------ Input material

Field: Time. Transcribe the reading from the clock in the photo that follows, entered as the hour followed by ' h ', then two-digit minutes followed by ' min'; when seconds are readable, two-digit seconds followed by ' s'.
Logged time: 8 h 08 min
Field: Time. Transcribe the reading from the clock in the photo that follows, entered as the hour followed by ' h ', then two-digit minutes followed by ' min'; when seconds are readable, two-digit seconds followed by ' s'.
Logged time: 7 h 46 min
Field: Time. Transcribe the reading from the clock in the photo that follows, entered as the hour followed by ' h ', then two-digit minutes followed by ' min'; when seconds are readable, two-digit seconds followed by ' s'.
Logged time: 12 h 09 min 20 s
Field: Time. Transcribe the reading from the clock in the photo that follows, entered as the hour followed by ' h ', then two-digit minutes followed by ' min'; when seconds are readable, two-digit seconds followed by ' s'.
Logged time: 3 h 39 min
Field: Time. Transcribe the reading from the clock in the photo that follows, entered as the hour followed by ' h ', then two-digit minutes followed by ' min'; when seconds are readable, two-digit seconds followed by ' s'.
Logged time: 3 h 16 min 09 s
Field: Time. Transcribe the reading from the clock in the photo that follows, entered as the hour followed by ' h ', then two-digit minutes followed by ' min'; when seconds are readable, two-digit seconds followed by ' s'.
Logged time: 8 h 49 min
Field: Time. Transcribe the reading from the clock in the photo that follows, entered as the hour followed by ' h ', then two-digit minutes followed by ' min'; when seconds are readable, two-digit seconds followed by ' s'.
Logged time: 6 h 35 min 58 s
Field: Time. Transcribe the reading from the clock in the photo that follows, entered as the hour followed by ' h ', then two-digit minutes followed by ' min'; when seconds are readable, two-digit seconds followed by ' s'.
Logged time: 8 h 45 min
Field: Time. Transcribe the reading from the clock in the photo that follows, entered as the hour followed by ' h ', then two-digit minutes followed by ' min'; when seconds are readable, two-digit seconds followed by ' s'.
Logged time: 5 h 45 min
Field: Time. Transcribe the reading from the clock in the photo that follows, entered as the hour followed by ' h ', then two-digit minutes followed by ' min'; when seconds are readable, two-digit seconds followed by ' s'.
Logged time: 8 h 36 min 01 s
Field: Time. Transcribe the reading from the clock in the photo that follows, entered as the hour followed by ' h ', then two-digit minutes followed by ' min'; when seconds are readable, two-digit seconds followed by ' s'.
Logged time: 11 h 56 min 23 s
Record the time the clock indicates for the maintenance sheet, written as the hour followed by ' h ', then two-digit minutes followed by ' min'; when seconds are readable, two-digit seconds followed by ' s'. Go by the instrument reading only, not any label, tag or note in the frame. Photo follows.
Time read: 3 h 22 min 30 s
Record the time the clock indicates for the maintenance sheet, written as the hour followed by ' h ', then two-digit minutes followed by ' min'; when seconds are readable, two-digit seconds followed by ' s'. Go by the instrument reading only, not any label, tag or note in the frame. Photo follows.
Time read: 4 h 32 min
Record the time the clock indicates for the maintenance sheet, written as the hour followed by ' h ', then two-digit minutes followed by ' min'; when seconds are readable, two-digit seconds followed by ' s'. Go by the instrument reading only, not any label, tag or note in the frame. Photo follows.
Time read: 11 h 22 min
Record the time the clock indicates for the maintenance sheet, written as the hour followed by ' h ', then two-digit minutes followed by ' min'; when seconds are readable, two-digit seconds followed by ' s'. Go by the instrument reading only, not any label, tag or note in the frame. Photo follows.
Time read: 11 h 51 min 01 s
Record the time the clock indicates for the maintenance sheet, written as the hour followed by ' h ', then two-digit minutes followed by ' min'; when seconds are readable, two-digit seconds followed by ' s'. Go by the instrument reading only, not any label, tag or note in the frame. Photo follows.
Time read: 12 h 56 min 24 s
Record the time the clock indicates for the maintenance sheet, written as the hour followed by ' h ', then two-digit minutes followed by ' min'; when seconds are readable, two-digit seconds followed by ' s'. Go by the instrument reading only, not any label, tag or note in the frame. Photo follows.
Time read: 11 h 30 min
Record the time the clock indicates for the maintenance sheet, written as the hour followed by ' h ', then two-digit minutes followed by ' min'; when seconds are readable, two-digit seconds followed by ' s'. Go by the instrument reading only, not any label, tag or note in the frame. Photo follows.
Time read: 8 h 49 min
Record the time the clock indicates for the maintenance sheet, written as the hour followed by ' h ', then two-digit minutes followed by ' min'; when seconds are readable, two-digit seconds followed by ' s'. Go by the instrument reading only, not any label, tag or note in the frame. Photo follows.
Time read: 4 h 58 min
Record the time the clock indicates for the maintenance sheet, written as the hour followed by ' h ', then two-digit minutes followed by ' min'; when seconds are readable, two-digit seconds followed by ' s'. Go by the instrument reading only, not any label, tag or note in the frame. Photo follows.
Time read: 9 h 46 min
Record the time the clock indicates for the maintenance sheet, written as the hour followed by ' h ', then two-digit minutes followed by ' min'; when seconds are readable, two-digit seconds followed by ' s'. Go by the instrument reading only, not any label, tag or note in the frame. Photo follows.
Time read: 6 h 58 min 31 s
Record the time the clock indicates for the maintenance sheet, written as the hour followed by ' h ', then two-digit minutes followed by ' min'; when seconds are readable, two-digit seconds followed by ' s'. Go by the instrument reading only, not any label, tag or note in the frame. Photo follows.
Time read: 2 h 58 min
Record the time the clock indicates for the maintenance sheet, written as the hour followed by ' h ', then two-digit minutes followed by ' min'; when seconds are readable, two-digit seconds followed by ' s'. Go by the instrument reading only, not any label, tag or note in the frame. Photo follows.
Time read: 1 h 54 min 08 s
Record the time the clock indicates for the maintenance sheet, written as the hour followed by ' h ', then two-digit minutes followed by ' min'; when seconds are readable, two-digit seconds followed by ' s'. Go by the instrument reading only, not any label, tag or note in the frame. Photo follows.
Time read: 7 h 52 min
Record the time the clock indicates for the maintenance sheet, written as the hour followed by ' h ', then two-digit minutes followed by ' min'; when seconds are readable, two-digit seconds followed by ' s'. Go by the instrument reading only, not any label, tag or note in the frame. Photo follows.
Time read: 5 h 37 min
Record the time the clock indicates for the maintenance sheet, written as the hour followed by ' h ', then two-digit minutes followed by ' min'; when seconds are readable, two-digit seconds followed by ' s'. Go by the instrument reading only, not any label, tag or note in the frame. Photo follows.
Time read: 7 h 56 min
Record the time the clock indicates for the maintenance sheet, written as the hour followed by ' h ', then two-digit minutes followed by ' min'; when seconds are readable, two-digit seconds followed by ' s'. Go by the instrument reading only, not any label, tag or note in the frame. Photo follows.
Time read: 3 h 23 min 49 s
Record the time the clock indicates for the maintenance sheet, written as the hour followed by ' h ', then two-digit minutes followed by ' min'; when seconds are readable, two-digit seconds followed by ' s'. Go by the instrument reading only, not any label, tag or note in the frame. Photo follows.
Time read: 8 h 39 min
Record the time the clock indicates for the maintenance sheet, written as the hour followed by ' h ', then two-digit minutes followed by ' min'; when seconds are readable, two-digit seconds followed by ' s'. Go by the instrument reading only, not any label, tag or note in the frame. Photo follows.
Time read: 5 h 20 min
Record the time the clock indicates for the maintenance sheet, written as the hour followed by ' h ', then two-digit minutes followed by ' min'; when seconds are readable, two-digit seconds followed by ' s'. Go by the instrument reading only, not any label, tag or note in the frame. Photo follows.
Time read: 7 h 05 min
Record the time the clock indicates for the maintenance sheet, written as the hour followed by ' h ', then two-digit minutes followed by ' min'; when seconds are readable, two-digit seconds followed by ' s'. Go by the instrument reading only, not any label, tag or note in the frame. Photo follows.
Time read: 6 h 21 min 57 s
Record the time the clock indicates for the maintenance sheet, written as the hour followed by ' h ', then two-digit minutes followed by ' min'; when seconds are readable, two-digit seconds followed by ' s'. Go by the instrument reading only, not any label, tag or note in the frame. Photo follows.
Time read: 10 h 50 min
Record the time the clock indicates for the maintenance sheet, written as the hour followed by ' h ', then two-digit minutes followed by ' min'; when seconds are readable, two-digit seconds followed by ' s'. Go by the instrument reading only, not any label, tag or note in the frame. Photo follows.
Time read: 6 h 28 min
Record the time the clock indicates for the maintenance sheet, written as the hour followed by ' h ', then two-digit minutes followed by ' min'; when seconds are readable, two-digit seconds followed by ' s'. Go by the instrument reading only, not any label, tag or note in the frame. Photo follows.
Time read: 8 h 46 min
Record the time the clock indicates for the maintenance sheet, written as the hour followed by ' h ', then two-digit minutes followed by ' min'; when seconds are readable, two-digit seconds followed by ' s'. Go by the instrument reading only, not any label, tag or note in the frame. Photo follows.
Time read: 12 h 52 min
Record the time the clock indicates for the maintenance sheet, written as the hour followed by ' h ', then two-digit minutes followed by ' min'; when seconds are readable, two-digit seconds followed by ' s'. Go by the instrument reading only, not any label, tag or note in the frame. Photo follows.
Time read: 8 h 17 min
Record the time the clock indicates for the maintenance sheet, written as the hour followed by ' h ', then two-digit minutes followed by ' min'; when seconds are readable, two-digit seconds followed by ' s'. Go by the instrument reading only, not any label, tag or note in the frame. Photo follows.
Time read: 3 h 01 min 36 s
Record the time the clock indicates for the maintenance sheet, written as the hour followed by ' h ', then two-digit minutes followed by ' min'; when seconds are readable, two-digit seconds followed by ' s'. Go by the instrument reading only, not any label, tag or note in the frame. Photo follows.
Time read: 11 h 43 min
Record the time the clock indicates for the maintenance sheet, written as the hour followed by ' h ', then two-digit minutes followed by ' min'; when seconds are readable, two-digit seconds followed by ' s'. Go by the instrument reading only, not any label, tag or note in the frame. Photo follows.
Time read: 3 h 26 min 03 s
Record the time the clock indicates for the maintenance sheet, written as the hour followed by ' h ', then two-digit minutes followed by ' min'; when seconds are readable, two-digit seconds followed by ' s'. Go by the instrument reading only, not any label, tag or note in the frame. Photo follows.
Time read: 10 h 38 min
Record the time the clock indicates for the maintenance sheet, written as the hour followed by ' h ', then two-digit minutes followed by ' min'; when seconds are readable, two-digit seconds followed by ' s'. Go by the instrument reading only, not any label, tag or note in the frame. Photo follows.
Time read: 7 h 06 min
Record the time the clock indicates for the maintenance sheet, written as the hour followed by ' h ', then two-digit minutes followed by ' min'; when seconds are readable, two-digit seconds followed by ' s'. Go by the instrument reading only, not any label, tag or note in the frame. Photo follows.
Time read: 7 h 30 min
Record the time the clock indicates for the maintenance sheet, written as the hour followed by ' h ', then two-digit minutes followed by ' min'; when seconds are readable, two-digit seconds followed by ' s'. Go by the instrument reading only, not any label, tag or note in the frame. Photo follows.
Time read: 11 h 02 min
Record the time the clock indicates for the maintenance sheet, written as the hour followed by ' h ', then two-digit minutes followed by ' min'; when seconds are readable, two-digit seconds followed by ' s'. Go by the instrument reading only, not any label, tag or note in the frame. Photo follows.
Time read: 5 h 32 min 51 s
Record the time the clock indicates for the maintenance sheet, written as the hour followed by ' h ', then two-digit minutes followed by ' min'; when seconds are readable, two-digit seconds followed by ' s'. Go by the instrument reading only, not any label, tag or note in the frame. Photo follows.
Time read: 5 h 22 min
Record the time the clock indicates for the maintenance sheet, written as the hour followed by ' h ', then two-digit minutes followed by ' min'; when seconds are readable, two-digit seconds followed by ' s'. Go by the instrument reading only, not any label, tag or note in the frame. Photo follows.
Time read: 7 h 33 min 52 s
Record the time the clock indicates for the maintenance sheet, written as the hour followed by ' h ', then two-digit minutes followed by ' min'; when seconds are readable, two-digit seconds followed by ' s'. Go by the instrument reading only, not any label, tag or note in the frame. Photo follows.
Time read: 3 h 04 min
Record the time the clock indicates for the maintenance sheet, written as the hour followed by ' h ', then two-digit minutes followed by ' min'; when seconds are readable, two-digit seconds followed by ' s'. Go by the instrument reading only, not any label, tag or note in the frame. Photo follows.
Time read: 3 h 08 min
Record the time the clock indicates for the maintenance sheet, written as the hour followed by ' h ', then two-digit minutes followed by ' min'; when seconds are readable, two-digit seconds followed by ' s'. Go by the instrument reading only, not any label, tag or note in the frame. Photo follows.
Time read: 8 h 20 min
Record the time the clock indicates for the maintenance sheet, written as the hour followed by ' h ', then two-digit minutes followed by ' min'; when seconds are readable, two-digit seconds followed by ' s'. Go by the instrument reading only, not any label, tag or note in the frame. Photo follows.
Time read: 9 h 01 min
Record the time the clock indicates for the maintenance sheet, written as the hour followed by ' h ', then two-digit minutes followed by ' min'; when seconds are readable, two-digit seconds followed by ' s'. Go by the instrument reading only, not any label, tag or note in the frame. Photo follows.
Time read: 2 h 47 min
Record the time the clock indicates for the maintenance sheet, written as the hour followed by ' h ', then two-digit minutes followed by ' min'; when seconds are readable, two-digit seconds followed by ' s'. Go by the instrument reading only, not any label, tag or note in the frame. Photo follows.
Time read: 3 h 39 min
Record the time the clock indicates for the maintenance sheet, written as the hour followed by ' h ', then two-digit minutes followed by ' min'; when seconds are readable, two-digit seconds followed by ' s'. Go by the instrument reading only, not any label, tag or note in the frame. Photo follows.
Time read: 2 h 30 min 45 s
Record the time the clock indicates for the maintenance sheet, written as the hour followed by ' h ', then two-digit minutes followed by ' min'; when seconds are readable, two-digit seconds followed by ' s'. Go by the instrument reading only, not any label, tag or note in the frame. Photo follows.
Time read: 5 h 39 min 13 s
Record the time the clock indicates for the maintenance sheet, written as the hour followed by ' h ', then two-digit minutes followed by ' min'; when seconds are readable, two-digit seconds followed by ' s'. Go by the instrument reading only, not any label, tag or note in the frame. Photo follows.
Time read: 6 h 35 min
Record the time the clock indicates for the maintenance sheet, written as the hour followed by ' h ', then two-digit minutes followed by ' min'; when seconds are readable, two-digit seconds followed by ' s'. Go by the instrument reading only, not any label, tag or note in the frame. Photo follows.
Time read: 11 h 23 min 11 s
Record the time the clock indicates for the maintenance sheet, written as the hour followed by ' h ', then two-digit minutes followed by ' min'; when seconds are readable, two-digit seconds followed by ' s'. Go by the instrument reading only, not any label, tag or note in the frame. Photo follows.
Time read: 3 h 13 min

------------

* What you are asked to do *
Repeat, word for word, the stretch of the records above from the start through the line containing "Logged time: 8 h 08 min", with both ends included.

* Written answer *
Field: Time. Transcribe the reading from the clock in the photo that follows, entered as the hour followed by ' h ', then two-digit minutes followed by ' min'; when seconds are readable, two-digit seconds followed by ' s'.
Logged time: 8 h 08 min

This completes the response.